§ EXERCISE INSTRUCTIONS
Only the lines that hold "macOS" should be in the answer, each copied from the data below.

§ TASK DATA
********
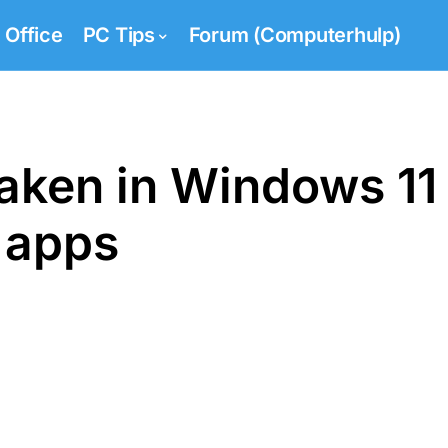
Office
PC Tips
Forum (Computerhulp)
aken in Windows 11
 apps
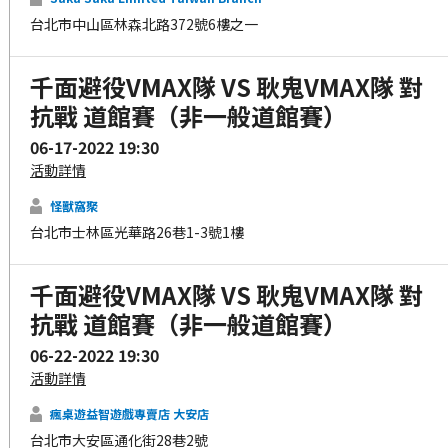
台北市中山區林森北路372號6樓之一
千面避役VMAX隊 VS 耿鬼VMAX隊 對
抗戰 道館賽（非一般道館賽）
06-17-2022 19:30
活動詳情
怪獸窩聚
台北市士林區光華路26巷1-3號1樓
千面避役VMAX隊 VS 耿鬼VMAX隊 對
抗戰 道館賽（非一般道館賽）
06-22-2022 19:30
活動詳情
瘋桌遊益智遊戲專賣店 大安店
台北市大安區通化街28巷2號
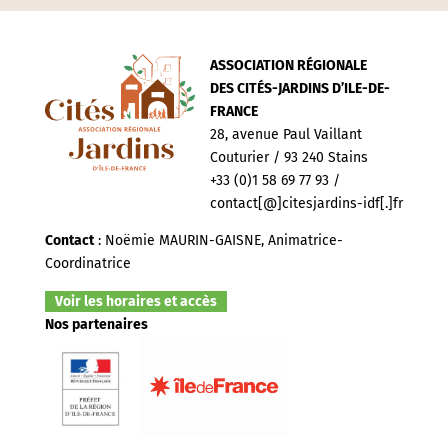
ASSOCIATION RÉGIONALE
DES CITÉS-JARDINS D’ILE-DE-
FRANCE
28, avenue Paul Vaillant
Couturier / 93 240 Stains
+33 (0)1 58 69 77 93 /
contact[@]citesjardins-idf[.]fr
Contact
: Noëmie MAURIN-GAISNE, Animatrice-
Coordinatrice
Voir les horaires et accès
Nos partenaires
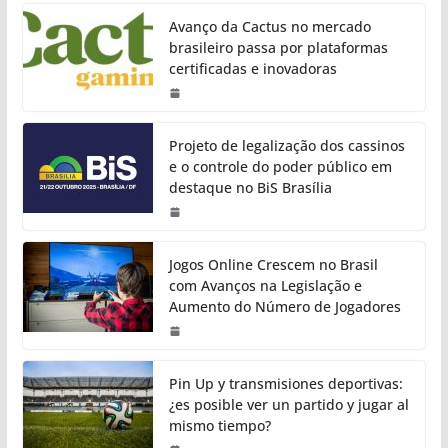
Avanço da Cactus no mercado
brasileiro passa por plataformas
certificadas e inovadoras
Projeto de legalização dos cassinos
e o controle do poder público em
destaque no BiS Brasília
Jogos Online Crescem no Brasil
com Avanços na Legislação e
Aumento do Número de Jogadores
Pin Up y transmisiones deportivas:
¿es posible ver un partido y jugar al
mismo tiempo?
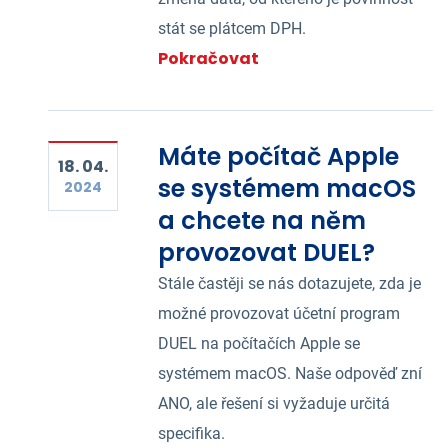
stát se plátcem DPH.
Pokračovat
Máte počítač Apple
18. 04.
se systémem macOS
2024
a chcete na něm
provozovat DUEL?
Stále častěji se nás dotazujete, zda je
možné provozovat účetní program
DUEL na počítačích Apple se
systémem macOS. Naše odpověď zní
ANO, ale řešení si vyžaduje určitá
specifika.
********
§ WRITTEN ANSWER
se systémem macOS
systémem macOS. Naše odpověď zní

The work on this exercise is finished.